Task directions — Please copy out the entries below exactly, beginning with the line that contains "Lean, Scrum, and Kanban." and ending with the line that contains "rum Master (PSM)", and include nothing outside that span.

Given records —
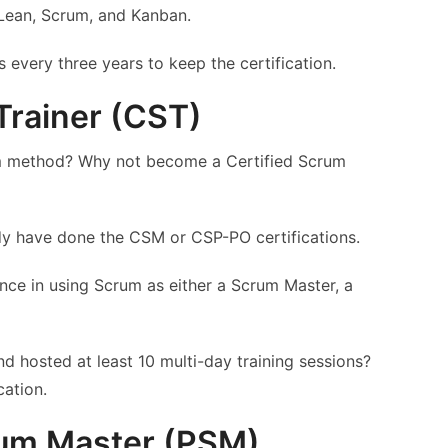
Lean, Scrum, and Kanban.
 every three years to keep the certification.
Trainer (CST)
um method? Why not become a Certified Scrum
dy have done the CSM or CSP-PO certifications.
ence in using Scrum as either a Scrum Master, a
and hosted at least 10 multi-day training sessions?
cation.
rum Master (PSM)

---

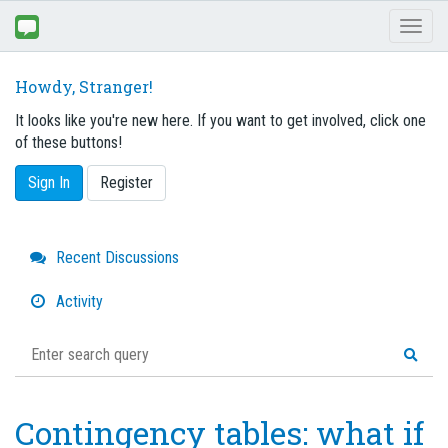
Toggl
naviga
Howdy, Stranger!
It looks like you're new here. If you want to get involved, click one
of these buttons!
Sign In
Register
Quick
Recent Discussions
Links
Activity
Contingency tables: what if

Response to this exercise —
Lean, Scrum, and Kanban.
 every three years to keep the certification.
Trainer (CST)
um method? Why not become a Certified Scrum
dy have done the CSM or CSP-PO certifications.
ence in using Scrum as either a Scrum Master, a
and hosted at least 10 multi-day training sessions?
cation.
rum Master (PSM)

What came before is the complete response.